How Background Sweep Works

The Background Sweep Job works by sweeping one table at a time. The Background Sweep Job determines which table to sweep by estimating which would be most beneficial based on I/O activity and frequency, considering the following criteria:

  • The number of cells written to a table since it was last swept.

  • The number of cells that were deleted the last time a table was swept.

  • The number of cells that were not deleted the last time a table was swept.

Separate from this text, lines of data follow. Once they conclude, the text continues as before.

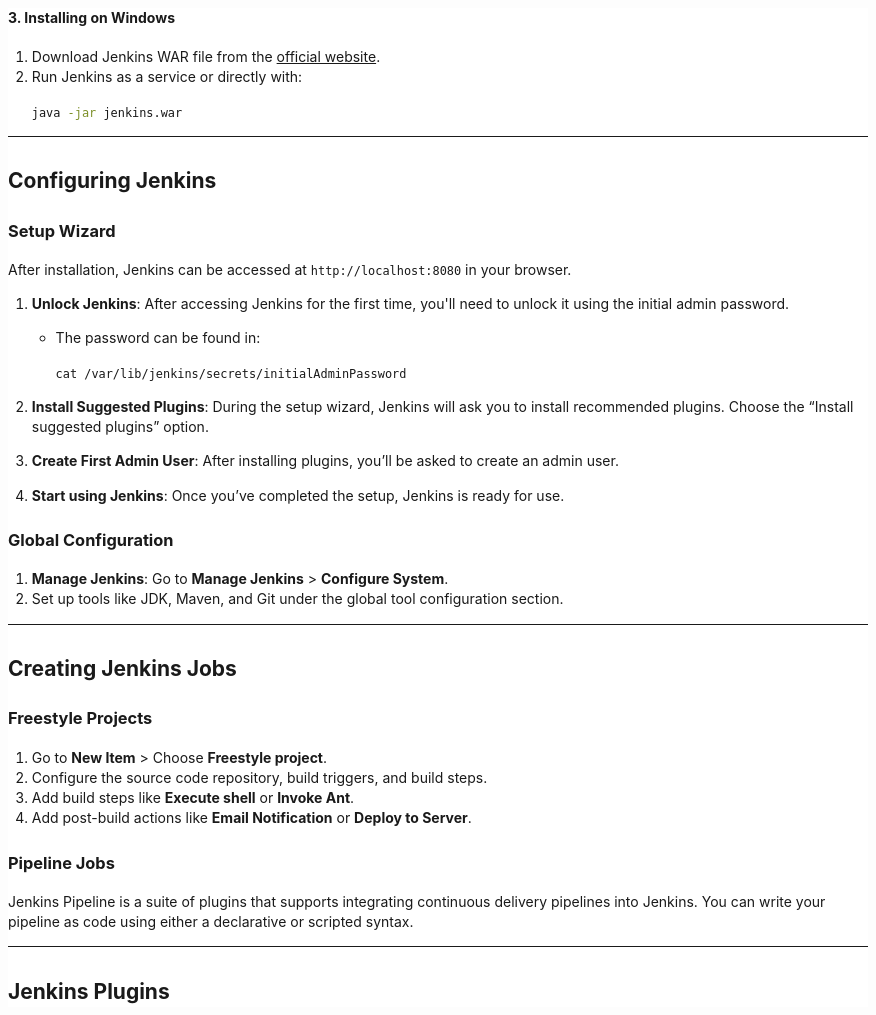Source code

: #### 3. **Installing on Windows**
   1. Download Jenkins WAR file from the [official website](https://www.jenkins.io/download/).
   2. Run Jenkins as a service or directly with:
      ```bash
      java -jar jenkins.war
      ```

---

## Configuring Jenkins

### Setup Wizard

After installation, Jenkins can be accessed at `http://localhost:8080` in your browser.

1. **Unlock Jenkins**: After accessing Jenkins for the first time, you'll need to unlock it using the initial admin password.
   - The password can be found in:
     ```
     cat /var/lib/jenkins/secrets/initialAdminPassword
     ```
2. **Install Suggested Plugins**: During the setup wizard, Jenkins will ask you to install recommended plugins. Choose the “Install suggested plugins” option.

3. **Create First Admin User**: After installing plugins, you’ll be asked to create an admin user.

4. **Start using Jenkins**: Once you’ve completed the setup, Jenkins is ready for use.

### Global Configuration

1. **Manage Jenkins**: Go to **Manage Jenkins** > **Configure System**.
2. Set up tools like JDK, Maven, and Git under the global tool configuration section.

---

## Creating Jenkins Jobs

### Freestyle Projects

1. Go to **New Item** > Choose **Freestyle project**.
2. Configure the source code repository, build triggers, and build steps.
3. Add build steps like **Execute shell** or **Invoke Ant**.
4. Add post-build actions like **Email Notification** or **Deploy to Server**.

### Pipeline Jobs

Jenkins Pipeline is a suite of plugins that supports integrating continuous delivery pipelines into Jenkins. You can write your pipeline as code using either a declarative or scripted syntax.

---

## Jenkins Plugins

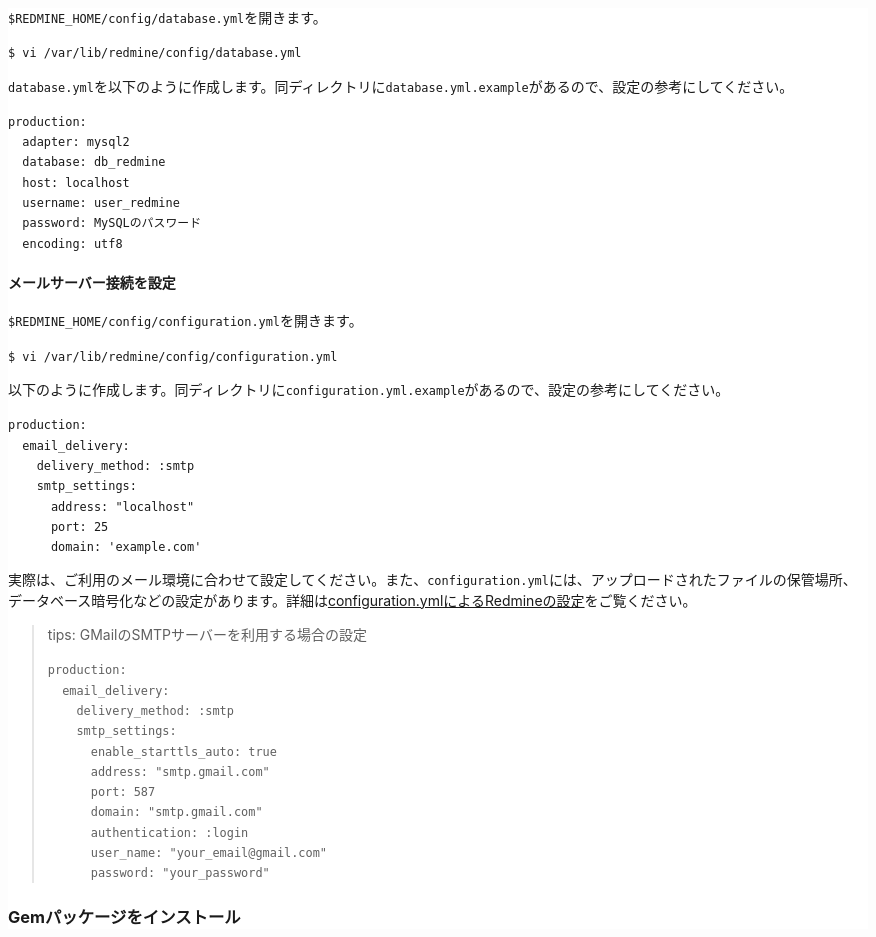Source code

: `$REDMINE_HOME/config/database.yml`を開きます。

```
$ vi /var/lib/redmine/config/database.yml
```

`database.yml`を以下のように作成します。同ディレクトリに`database.yml.example`があるので、設定の参考にしてください。

```
production:
  adapter: mysql2
  database: db_redmine
  host: localhost
  username: user_redmine
  password: MySQLのパスワード
  encoding: utf8
```

#### メールサーバー接続を設定

`$REDMINE_HOME/config/configuration.yml`を開きます。

```
$ vi /var/lib/redmine/config/configuration.yml
```

以下のように作成します。同ディレクトリに`configuration.yml.example`があるので、設定の参考にしてください。

```
production:
  email_delivery:
    delivery_method: :smtp
    smtp_settings:
      address: "localhost"
      port: 25
      domain: 'example.com'
```

実際は、ご利用のメール環境に合わせて設定してください。また、`configuration.yml`には、アップロードされたファイルの保管場所、データベース暗号化などの設定があります。詳細は[configuration.ymlによるRedmineの設定](http://blog.redmine.jp/articles/configuration_yml/)をご覧ください。

> tips: GMailのSMTPサーバーを利用する場合の設定
> ```
> production:
>   email_delivery:
>     delivery_method: :smtp
>     smtp_settings:
>       enable_starttls_auto: true
>       address: "smtp.gmail.com"
>       port: 587
>       domain: "smtp.gmail.com"
>       authentication: :login
>       user_name: "your_email@gmail.com"
>       password: "your_password"
> ```

### Gemパッケージをインストール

  • The amount of time that has passed since the it was last swept.

Configuration

The background sweeper can be disabled by setting the enabled property in the Sweep Config block in the AtlasDB Runtime Config block to false.

Metrics

We now expose Dropwizard metrics to allow easier tracking of the background sweeper’s actions. For more information, see Dropwizard Metrics.

Additional logging for Background Sweep

By default, the background sweeper only logs errors. If you’d like to watch the background sweeper’s progress, add the following in atlasdb.log.properties:

#--------------------------------------------------------------------------------
# Sweep Logging
#--------------------------------------------------------------------------------

# enable background sweep logging by setting this to 'debug'; for less verbose logging, use 'error'.
log4j.logger.com.palantir.atlasdb.sweep.BackgroundSweeperImpl=debug, sweepAppend
log4j.logger.com.palantir.atlasdb.sweep.SpecificTableSweeper=debug, sweepAppend
log4j.logger.com.palantir.atlasdb.sweep.SweepTaskRunner=debug, sweepAppend
log4j.logger.com.palantir.atlasdb.sweep.CellSweeper=debug, sweepAppend

# set additivity to false to make these logs only show up in background-sweeper.log
log4j.additivity.com.palantir.atlasdb.sweep.BackgroundSweeperImpl=false

# configure a basic file appender
log4j.appender.sweepAppend.layout=com.palantir.monitoring.logging.log4j.PalantirPatternLayout
log4j.appender.sweepAppend.layout.ConversionPattern=%m%n
log4j.appender.sweepAppend=com.palantir.util.logging.ArchivedDailyRollingFileAppender
log4j.appender.sweepAppend.threshold=debug
log4j.appender.sweepAppend.file=log/background-sweeper.log
log4j.appender.sweepAppend.datePattern='.'yyyy-MM-dd
log4j.appender.sweepAppend.MaxRollFileCount=90

This will create a log file log/background-sweeper.log where sweep information will be logged.

Querying the Sweep Metadata Tables

You can also query the Atlas table sweep.progress using Atlas Console. sweep.progress contains at most a single row detailing information for the current table the background sweeper is sweeping. You can also query sweep.priority to get a breakdown per table of:

  • write_count - Approximate number of writes to this table since the last time it was swept.

  • last_sweep_time - Wall clock time the last time this table was swept.

  • cells_deleted - The numbers of stale values deleted last time this table was swept.

  • cells_examined - The number of cell-timestamp pairs in the table total the last time this table was swept.

Note

If one investigates the sweep.priority table, one may find information regarding the number of cell-timestamp pairs examined or deleted on earlier runs as well. However, the sweep.priority table itself can be swept, thus the table may not contain information concerning all historical runs of sweep.